Using the listing below, say how many lines have the string "TRIANGLE" in them, giving the number alone.

Provided entries:
========================================

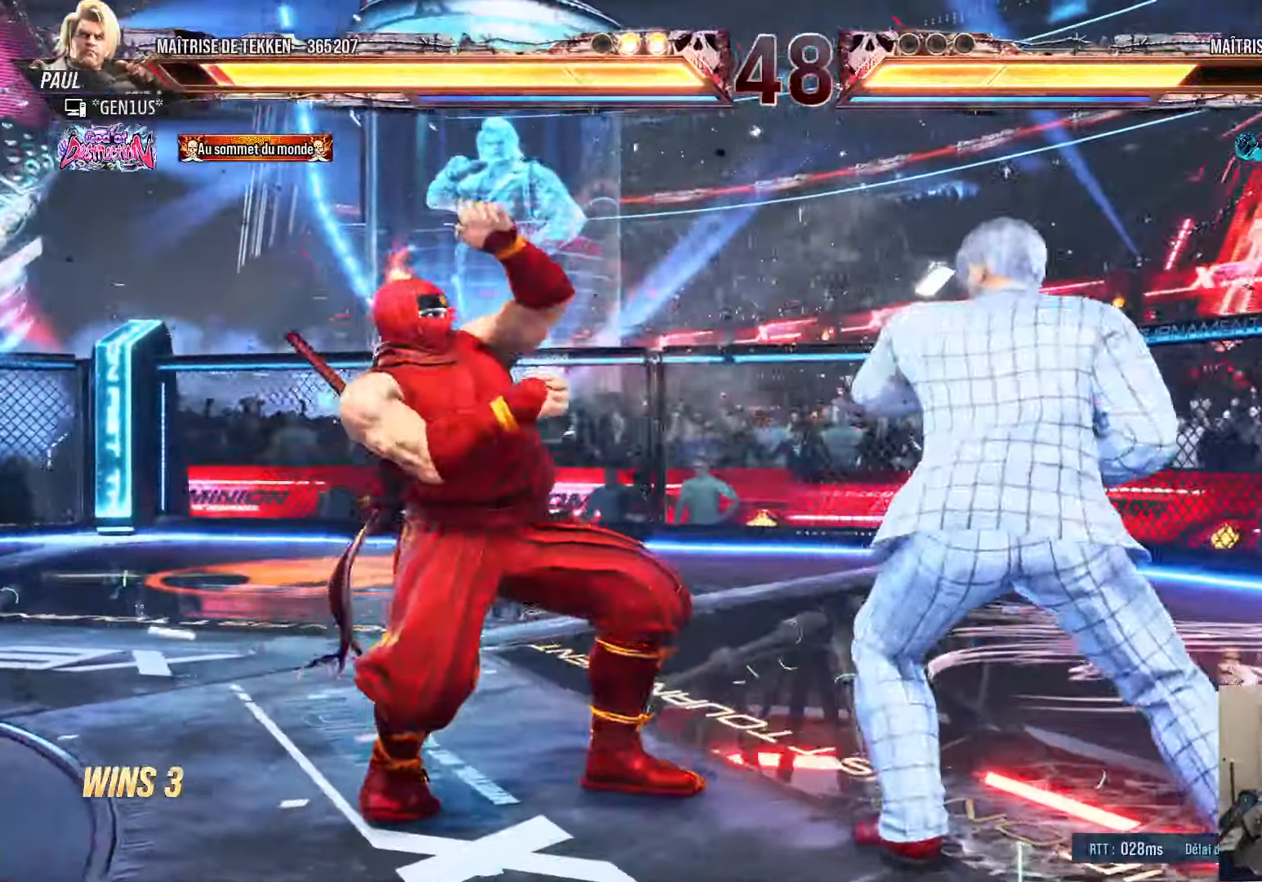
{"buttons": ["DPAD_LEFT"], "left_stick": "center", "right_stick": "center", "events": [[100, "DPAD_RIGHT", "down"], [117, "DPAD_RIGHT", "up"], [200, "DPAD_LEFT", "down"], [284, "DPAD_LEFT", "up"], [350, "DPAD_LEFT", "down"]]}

========================================

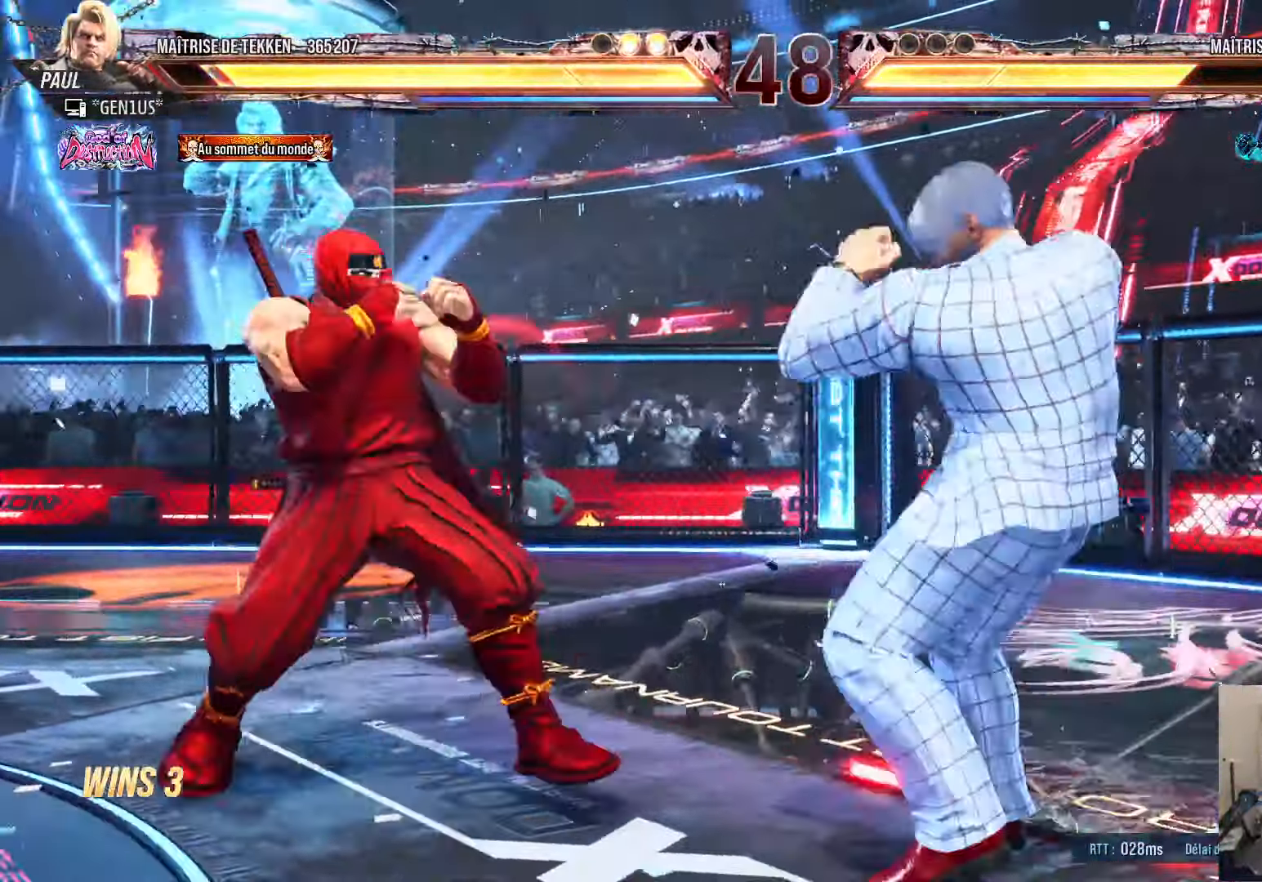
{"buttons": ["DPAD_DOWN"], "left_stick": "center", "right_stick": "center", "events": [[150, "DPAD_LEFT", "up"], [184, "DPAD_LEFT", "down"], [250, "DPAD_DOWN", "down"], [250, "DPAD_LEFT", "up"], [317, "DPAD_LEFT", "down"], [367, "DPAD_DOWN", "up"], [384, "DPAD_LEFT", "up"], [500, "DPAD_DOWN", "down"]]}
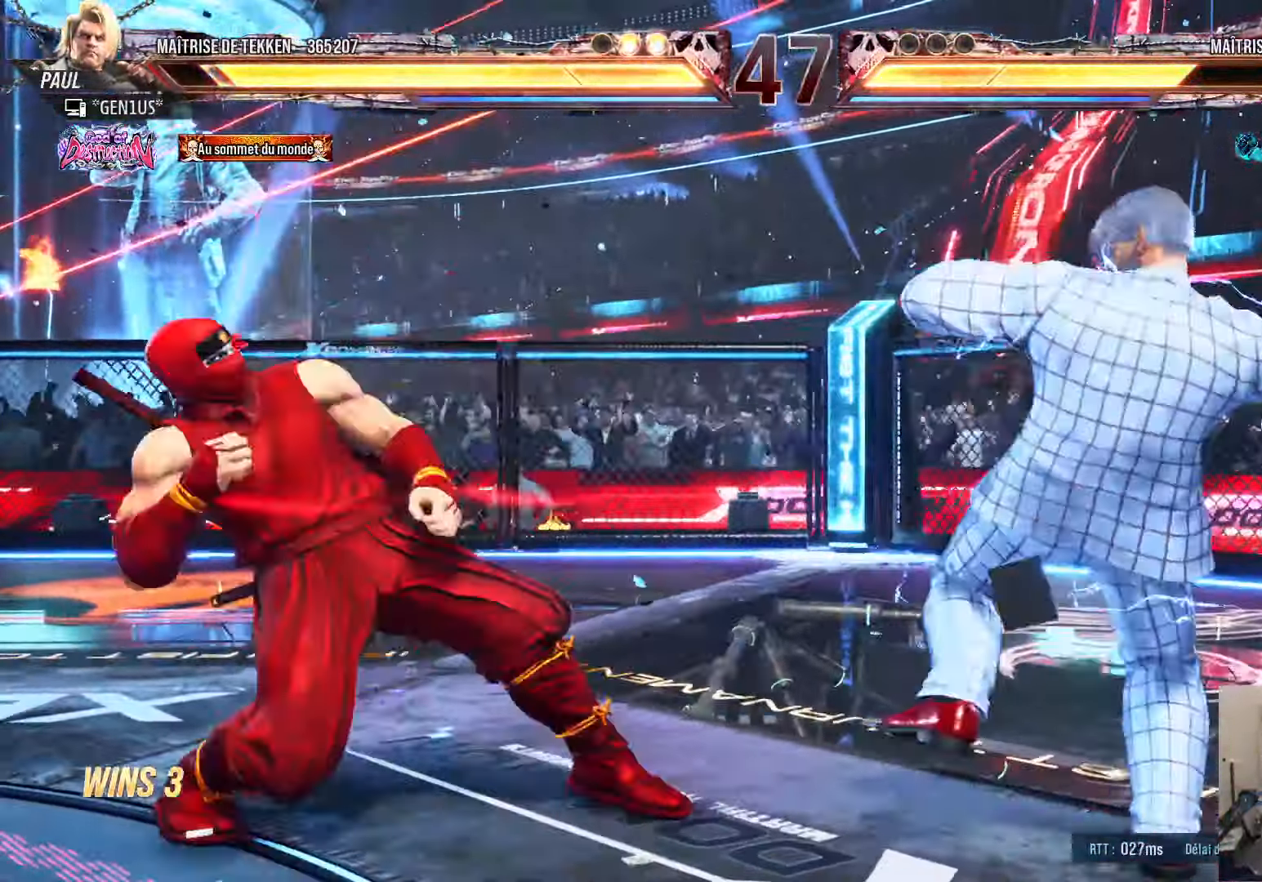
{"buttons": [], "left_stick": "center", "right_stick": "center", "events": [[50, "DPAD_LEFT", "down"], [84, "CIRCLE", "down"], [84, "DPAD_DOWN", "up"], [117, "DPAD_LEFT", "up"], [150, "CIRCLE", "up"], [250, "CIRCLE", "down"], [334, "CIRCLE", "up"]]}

========================================

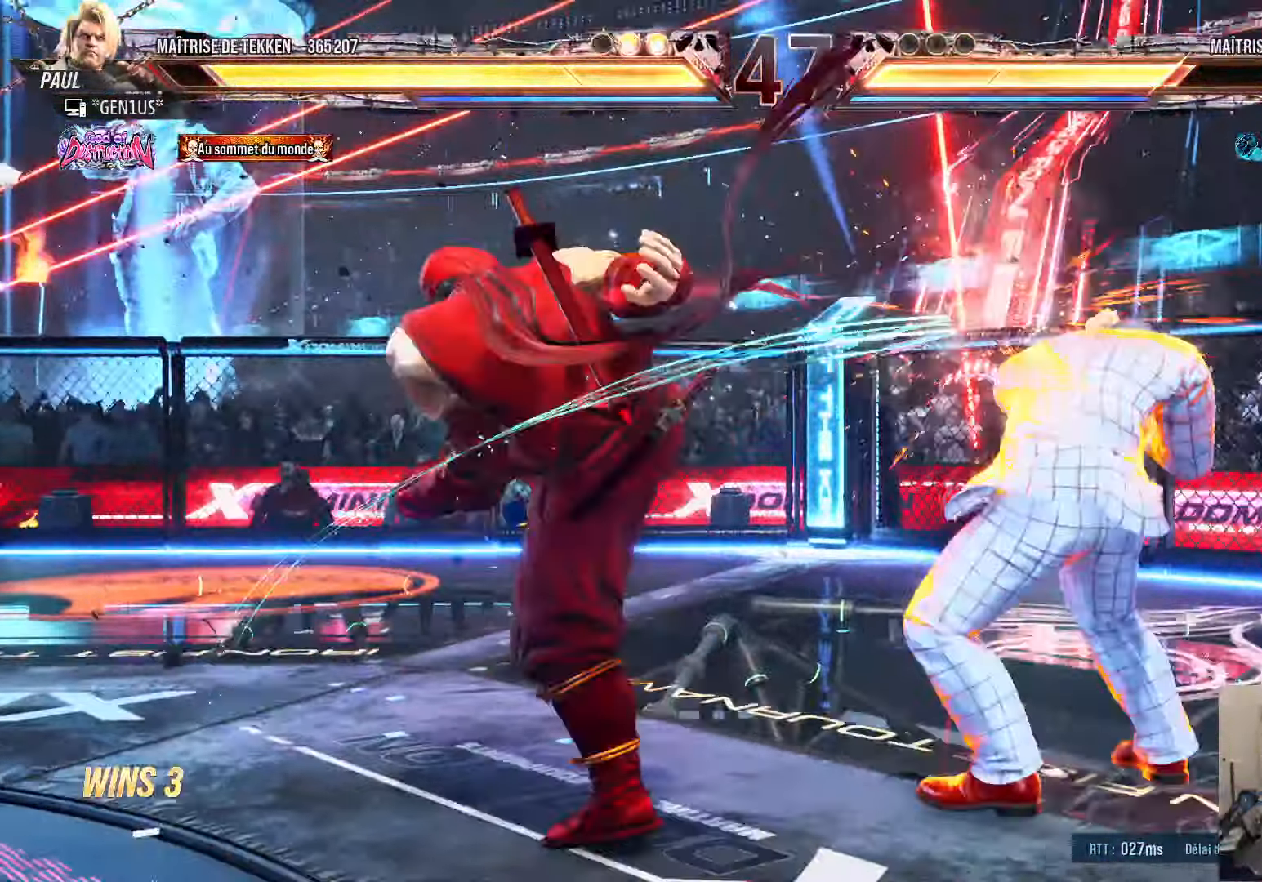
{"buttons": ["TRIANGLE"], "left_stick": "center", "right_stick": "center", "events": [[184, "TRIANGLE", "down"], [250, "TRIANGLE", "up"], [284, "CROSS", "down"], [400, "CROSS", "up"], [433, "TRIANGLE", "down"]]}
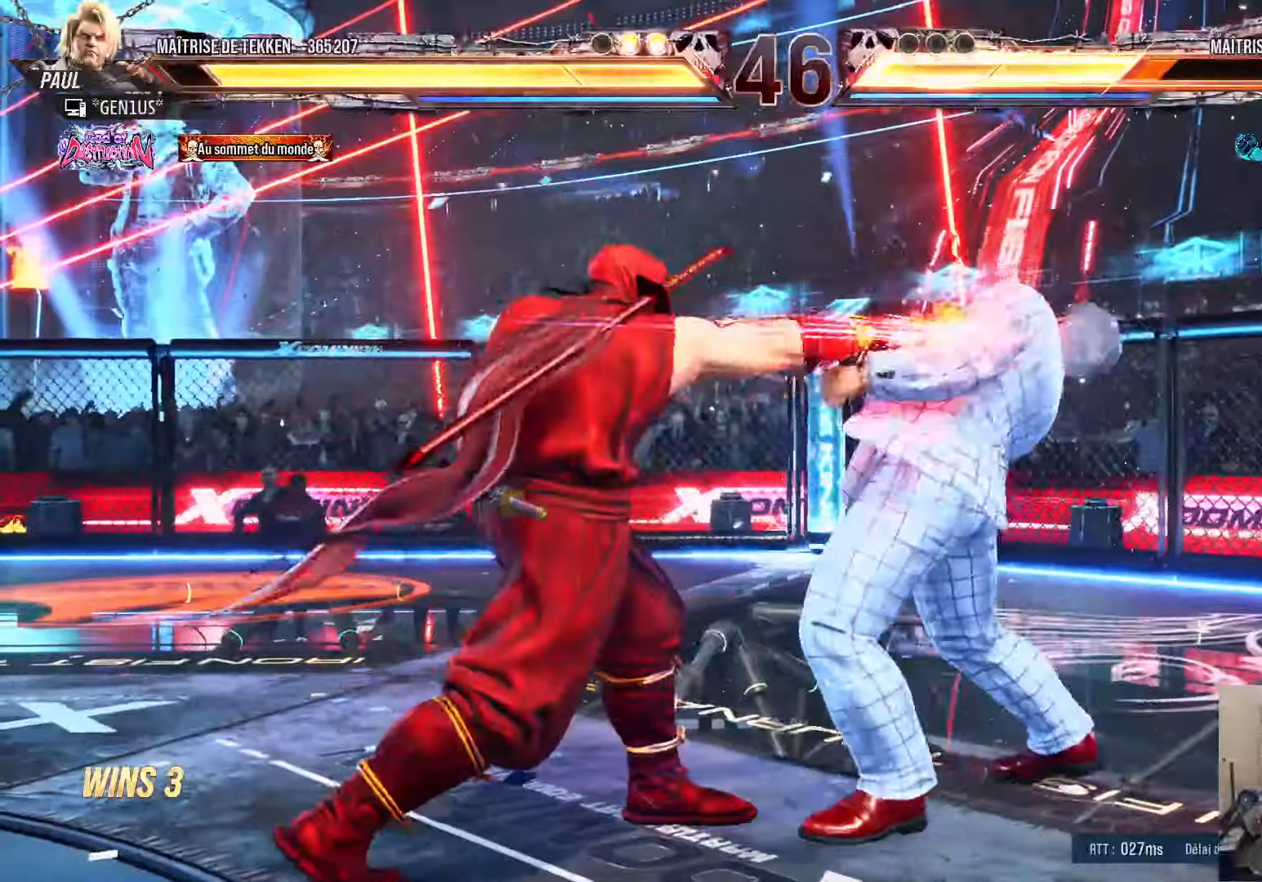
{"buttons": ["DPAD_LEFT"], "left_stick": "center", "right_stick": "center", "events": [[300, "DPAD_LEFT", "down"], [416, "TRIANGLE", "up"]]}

========================================

Your solution:
2